Filter the entries for the word "персональных". Copy each line in which it occurs.

━━━ Data for this exercise

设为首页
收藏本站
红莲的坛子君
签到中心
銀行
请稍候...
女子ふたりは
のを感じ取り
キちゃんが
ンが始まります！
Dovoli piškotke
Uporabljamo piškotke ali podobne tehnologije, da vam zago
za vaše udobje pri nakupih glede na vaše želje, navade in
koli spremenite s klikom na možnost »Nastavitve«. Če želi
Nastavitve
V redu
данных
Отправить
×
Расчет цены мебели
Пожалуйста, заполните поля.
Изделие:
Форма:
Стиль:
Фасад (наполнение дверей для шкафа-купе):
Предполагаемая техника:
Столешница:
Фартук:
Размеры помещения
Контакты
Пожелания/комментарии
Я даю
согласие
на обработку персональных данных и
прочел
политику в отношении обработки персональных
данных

━━━━━━
━━━ Data for this exercise

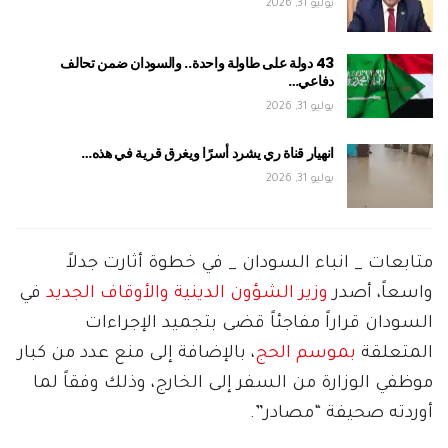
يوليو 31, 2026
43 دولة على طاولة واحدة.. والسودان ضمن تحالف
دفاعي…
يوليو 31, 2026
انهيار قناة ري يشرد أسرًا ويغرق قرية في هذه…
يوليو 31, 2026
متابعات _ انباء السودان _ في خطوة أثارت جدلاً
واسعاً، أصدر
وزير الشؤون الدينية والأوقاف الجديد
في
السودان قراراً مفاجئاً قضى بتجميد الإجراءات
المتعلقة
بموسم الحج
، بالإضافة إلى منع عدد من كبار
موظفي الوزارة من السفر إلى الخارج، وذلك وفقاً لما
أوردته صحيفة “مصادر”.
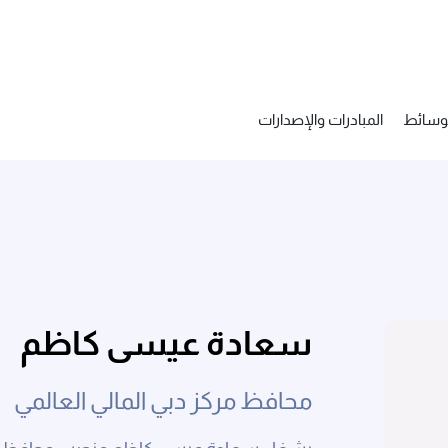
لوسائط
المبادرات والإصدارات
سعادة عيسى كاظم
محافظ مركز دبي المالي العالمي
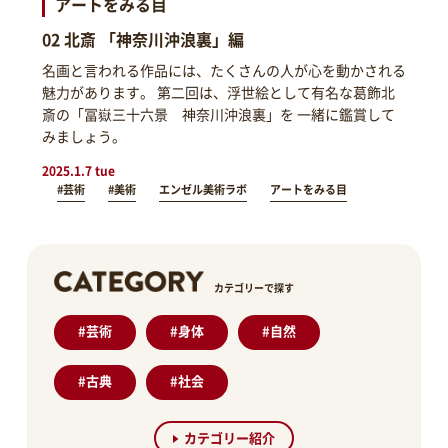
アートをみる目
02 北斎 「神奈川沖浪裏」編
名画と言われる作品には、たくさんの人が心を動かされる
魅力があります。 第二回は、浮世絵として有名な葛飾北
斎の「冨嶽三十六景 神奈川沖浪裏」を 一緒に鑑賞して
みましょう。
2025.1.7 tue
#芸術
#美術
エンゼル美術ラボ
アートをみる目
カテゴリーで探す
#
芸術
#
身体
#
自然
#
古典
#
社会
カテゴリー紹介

━━━━━━
━━━ Data for this exercise

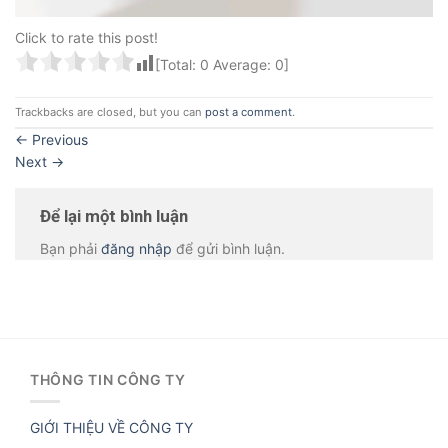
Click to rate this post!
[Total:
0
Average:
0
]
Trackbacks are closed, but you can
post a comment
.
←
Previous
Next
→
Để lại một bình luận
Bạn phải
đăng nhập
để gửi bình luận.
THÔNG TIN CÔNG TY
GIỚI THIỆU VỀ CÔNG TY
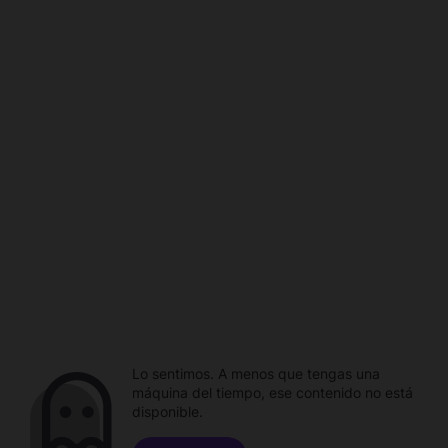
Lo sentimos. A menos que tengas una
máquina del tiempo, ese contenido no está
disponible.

━━━━━━

Solution
на обработку персональных данных и
политику в отношении обработки персональных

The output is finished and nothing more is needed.